[Aim of the exercise]: Read through the records. Copy each line that has the word "begin".

(Data in this exercise)

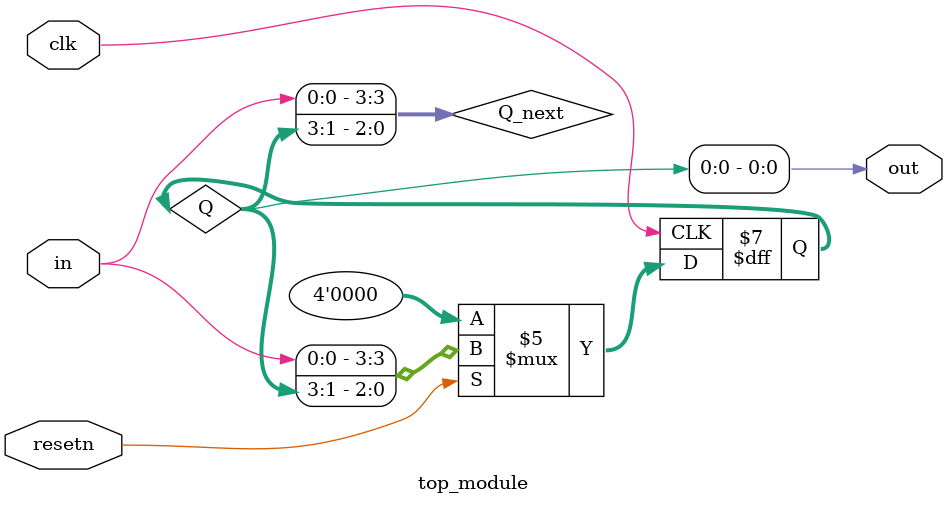
<source format=v>
module top_module (
    input clk,
    input resetn,   // synchronous reset
    input in,
    output out);
     
    reg[3:0] Q,Q_next ;
    always@(posedge clk) begin
        if(!resetn)
            Q <= 0;
        else
            Q <= Q_next ;
    end
    
    always@(*) begin
        Q_next[0] = Q[1];
        Q_next[1] = Q[2];
        Q_next[2] = Q[3];
        Q_next[3] = in;
    end
    
    assign out = Q[0];

endmodule

</source>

(End Data in this exercise)

[Exercise response]:
    always@(posedge clk) begin
    always@(*) begin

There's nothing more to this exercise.